DÜNYEVİ OLANLA UHREVİ OLANIN BULUŞMASI

Bu yolculuk, zaman zaman absürt olanla karşılaşmamıza da yol açar. Mesela romanın akışında, hiç beklemediğimiz bir anda Mutlu’yu papazlık yaparken bulmamız, Tohumcu’nun vermek istediği o tuhaf, ama büyülü atmosferi yaratıyor. Normal şartlarda bunu bir yabancılaştırma olarak görebiliriz ama öyle bir etki yaratmıyor. Bu romanda Tohumcu, daha baştan her şey olabilir, her şey karşınıza çıkabilir duygusunu veriyor okura. Gerçek olanla absürt olan arasındaki çizgiyi kaldırıyor. Tıpkı biz ölümlülerin, hayatın olağan akışı içinde, bazen kendilerini asla gerçek olamaz gibi görünen durumların içinde bulabilmeleri gibi.

Sadece Mutlu’nun değil, Rüya’nın yolculuğu da benzer absürtlüklerle doludur. Tüm bu anlatıda, Mutlu ve Rüya’nın başlarına gelen tuhaflıkları olağan karşılamasında, aynı etkinin okura da geçmesinde, romanda kurulan yapının ve dilin etkisi var. Dünyevi olanla uhrevi olanın kucaklaşması ve masalsı anlatım, sizi zaten başka bir dünyanın içine çekiyor.

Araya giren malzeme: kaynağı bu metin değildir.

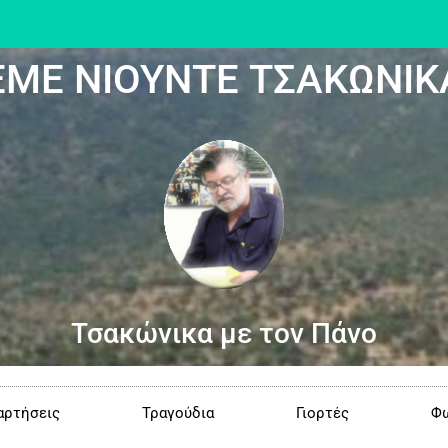
ΕΜΕ ΝΙΟΥΝΤΕ ΤΣΑΚΩΝΙΚ
Τσακώνικα με τον Πάνο
αρτήσεις
Τραγούδια
Γιορτές
Φω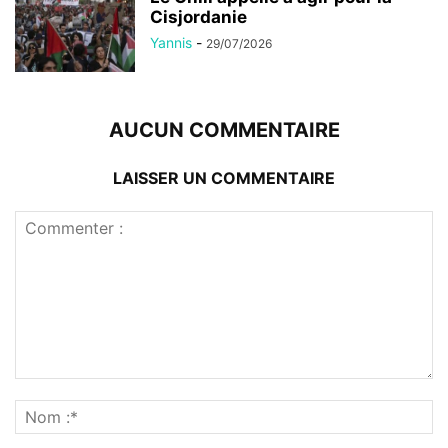
Cisjordanie
Yannis
-
29/07/2026
AUCUN COMMENTAIRE
LAISSER UN COMMENTAIRE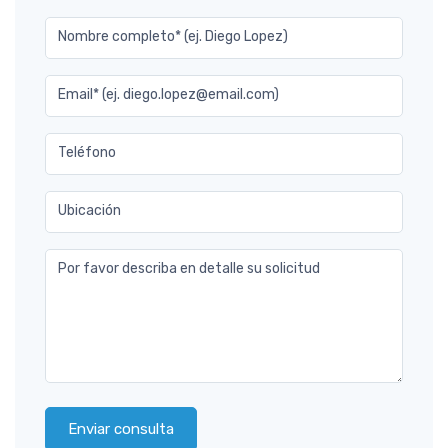
Nombre completo* (ej. Diego Lopez)
Email* (ej. diego.lopez@email.com)
Teléfono
Ubicación
Por favor describa en detalle su solicitud
Enviar consulta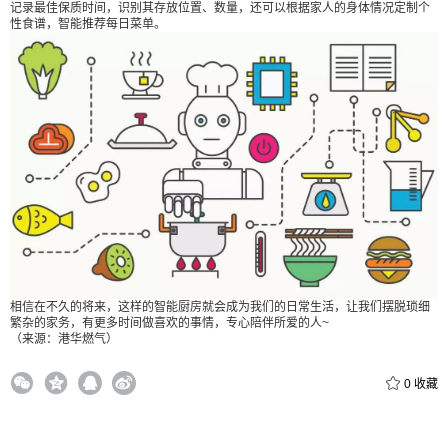
记录最佳保质时间，识别其存放位置、数量，还可以根据家人的身体情况定制个
性食谱，智能推荐每日菜单。
付费内容
2
5
10
元
元
元
20
50
自定义
元
元
¥
6位以上
6位以上
相信在不久的将来，这样的智能厨房就会成为我们的日常生活，让我们摆脱琐细
繁杂的家务，有更多时间做喜欢的事情，专心陪伴所爱的人~
立刻支付
（来源：港华燃气）
忘记密码？
找回
0
收藏
立刻支付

Bu noktada, Rüya’nın hikâyesine de değinmek gerek. Rüya doğar doğmaz, annesi tarafından bir gazete kağıdına sarılmış ve Bursa’daki Pınarbaşı Mezarlığı’nda ölüme terk edilmiştir. Aynı mezarlıkta kendine bir aile, bir yuva bulur. Ateş saplı hançerin mezarda yatan Cavidan’ın koynuna nasıl girdiği ayrı bir hikâye ama Rüya’nın, koynunda hançeri saklayan Cavidan’la buluşması kuşkusuz yüce Rabbin takdiri. Rüya, Cavidan adlı kadının mezarında ve Mürşide adlı karganın gözetiminde ceviz ağacının dibinde büyümüştür. Türlü olaylara şahit olmuştur ruhlar aleminde. Burada da, bir anne kavramının kendini hatırlattığını söylemek gerek. Hem Mutlu’nun annesi hem de Rüya’nın annesi onları terk etmiştir. Aslında ikisi de çocuklarını istemeden bırakmıştır. Rüya’nın annesi amcaoğlu tarafından tecavüze uğramış, tecavüzü sakladığı gibi öldürülme korkusuyla hamileliğini de saklamıştır. Bu yüzden Rüya’yı doğurur doğurmaz mezarlığa, ölüme terk etmiştir. Mutlu’nun annesi de “ben olamadım sen inşallah mutlu olursun,” diye oğlunu babasına bırakıp evden çıkmış ancak yolda pişman olup geri dönmeye kalkmış, dönüş yolunda trafik kazası geçirip ölmüştür. Ancak bu ölümden kimsenin haberi olmamış. “Ben olamadım,” cümlesi önemli elbette. Mutluluğun; olmakla, kendini oluşturmakla bağlantısı var. Annelerin, kadınların kendini oluşturmasına izin verilmediği, sürekli şiddete maruz kaldığı bu erkek dünyasında, Mutlu’nun çıktığı yolculukta bir nevi annesinin oluşunu tamamlaması, annesinden kendini yaratması, Rüya’nın annesini hiç görmediği halde mezarlıkta yatan ölü bir kadının, Cavidan’ın ona annelik yapması sayesinde kendini oluşturması, bir varoluş meselesinin altını çiziyor.

Başta da söylediğimiz gibi, yolculuk bunun bir yansıması. Rüya da büyüyüp serpildiğinde kendi yolunu çizecek, vakti geldiğinde hançerini alıp kendini Mutlu’suna götürecek olan yola çıkacaktır. Türlü olaylar yaşayacaktır bu yolda. Gerçek hayata hiç karışmamış olan Rüya’nın kendini oluşturmak için çıktığı yolculukta, bir gün iki tel arasında cambazlık yapması, başka bir gün ormanı korumak için eylemcilerin arasına katılması, uhrevi olandan dünyevi olana geçmek olarak değerlendirebilir. Daha doğrusu, uhreviyle dünyevinin kol kola yürüdüğü bir anlatı bu. Zamanın da muğlak olduğunu söylemek gerek. İleri geri sıçramalar, gerçekle düşün iç içe geçmesi sayesinde, hem buranın kapılarını açıyor bize Aslı Tohumcu hem de başka bir dünyanın. Aşka olan yaklaşımı da aynı doğrultuda. Buranın kapısı; bize dayatılan, başka kapı da; olmak istediğin! O zaman bizi nasıl bir aşkın, nasıl bir hayatın beklediği sorusunu tekrar sormak gerek. “Aşk, asla sahip olmamayı istemekten, kaybetmekten de bulmaktan da haz alabilmekten başka ne olabilirdi ki?” Ya da birinin mutluluğu diğerinin rüyasıyla buluşuyorsa, bu aşk değil de nedir ki?